#### [Texte extrait]
- - - -
« Une
classe profondément immorale, incurablement pourrie et
intérieurement rongée d'égoïsme»1.
Engels
Le Liban était agité par une contestation populaire depuis le 17 octobre 2019. Les manifestants criaient leur rejet de la classe dirigeante, jugée inefficace et corrompue. Le pays s’enfonçait presque tranquillement dans la récession et la débâcle financière2. Quand soudain, explosion quasi atomique (le champignon en fait foi) : « Le nitrate d'ammonium en cause ». Titrage magnifique et généralisé de la presse dominante, au lendemain de la catastrophe, comme si la presse du grand capital avait voulu sciemment prendre les devants sur toutes les sectes marxistes et divers anars écolo-compatibles qui toutes répéteront : « le capitalisme en cause ». Qu'il nous suffise de parodier l'explication indolore qui fait fi de la crapulerie des trois rackets libanais (chiite, sunnite et chrétien) et l'irresponsabilité du profit :
« A
Beyrouth, la substance chimique qui a explosé est du capitalisme à
l'état pur. 2 750 tonnes d'irresponsabilité inodore étaient
stockées dans le port de Beyrouth. Or, depuis un siècle, le
capitalisme est mis en cause dans plusieurs explosions mortelles,
dont celle de l'usine AZF à Toulouse en 2001. Alors pourquoi le
capitalisme était-il entreposé là en dans de telles quantités
? »3
La
fixation sur le drame libanais va permettre à tous les impérialismes
de la région de jouer les saintes nitouches du secourisme
international, nul souci à se faire face à une classe ouvrière
inexistante comme force sociale, et simple agrégat de syndicalismes
confessionnels4.
Pays sans matière première et à vocation surtout financière et
commerciale, sa population petite bourgeoise ne peut
manifester que pour des objectifs démocratiques bourgeois améliorés.
Il y a autant de risque d'explosion sociale dangereuse que, par
exemple, à la dite rentrée sociale en France en septembre5
QUAND
IRRESPONSABILITE RIME AVEC CORRUPTION ET IMPUNITE
L'irresponsabilité
capitaliste est avant tout aveuglement d'une classe égoïste et sans
foi ni loi, motivée par le seul culte de l'argent amassé.
- - - -
#### [Entrées répertoriées]
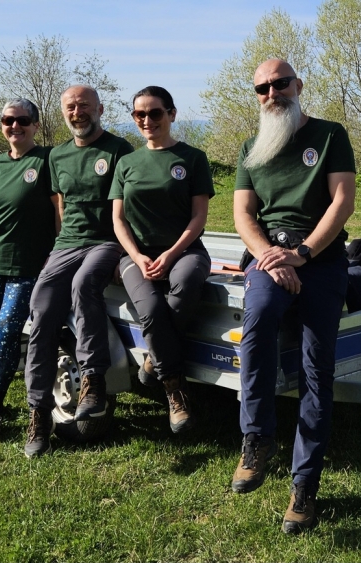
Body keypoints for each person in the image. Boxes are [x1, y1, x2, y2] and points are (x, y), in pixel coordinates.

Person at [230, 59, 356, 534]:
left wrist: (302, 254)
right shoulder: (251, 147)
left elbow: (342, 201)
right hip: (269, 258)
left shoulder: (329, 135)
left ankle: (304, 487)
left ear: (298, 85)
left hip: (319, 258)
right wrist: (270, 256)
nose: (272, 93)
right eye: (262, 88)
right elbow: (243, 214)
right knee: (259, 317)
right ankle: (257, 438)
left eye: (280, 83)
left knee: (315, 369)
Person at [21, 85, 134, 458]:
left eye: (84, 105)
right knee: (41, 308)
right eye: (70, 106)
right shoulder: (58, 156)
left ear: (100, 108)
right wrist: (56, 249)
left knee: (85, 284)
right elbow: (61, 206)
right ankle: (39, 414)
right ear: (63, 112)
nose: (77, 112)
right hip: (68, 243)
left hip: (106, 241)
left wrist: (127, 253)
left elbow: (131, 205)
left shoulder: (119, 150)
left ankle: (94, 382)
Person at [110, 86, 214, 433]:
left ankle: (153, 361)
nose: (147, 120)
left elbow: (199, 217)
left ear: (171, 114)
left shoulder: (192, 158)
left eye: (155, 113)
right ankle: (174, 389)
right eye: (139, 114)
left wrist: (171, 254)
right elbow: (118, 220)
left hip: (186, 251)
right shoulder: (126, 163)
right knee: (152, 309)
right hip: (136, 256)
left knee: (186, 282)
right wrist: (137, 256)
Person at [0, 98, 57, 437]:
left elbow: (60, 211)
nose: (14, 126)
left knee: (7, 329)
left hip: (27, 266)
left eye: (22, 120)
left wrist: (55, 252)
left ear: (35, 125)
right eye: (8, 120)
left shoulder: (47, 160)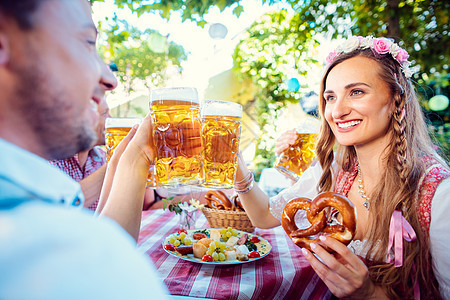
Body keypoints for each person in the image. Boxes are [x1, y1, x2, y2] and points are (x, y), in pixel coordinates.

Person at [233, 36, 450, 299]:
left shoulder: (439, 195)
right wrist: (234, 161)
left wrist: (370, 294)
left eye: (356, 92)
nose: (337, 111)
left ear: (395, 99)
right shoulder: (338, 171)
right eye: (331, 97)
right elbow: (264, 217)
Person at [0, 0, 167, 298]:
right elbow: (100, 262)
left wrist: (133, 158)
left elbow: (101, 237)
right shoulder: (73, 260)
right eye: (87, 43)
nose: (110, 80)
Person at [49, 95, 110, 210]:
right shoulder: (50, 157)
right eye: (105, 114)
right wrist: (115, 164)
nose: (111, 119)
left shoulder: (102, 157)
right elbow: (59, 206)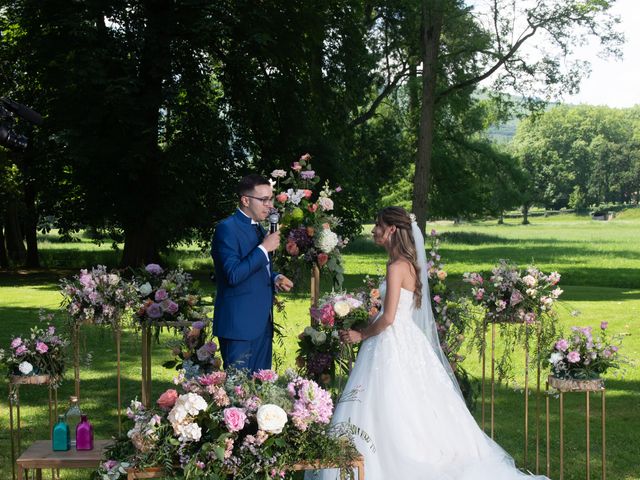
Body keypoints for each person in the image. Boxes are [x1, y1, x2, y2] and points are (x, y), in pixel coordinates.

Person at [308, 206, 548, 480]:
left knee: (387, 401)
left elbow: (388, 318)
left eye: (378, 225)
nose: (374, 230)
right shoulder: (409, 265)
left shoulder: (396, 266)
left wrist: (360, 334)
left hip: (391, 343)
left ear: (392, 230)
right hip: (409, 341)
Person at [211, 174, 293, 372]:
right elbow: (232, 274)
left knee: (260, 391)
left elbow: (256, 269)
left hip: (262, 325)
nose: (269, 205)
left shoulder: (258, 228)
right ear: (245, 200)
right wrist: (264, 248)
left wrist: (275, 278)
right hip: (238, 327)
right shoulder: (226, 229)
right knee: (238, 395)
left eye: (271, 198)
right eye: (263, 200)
- - - -
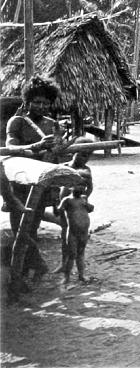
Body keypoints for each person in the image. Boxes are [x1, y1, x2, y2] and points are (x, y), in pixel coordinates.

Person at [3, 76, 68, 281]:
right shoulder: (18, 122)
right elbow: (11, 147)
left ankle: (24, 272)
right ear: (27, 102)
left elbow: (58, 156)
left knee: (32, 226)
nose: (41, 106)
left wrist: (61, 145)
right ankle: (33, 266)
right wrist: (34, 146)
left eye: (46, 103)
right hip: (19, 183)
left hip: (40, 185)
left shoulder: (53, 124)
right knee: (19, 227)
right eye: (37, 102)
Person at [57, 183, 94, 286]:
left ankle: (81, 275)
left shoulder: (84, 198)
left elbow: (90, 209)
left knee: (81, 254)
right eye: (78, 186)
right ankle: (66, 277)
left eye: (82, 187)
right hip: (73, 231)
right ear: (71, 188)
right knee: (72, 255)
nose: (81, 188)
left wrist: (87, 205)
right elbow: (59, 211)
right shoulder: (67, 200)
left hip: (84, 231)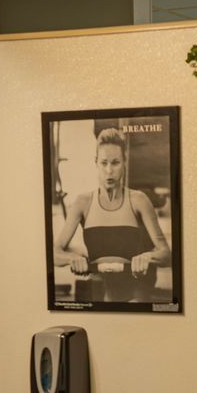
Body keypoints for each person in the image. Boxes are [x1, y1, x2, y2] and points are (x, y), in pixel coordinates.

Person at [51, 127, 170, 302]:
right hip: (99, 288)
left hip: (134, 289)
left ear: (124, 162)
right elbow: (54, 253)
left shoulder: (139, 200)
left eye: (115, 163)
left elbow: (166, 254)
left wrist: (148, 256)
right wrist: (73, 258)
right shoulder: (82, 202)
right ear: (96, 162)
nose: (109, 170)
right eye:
- - - -
#### [Exercices à faire]
**a.** Dans le texte sur l'explosion de Beyrouth, depuis quelle date le Liban était-il agité par une contestation populaire ?
**b.** Recopiez tout le passage du texte sur l'explosion de Beyrouth, de « Pays sans matière » jusqu'à « démocratiques bourgeois améliorés. ».

#### [Corrigé des exercices]
**a.** Depuis le 17 octobre 2019.

**b.**
Pays sans matière première et à vocation surtout financière et
commerciale, sa population petite bourgeoise ne peut
manifester que pour des objectifs démocratiques bourgeois améliorés.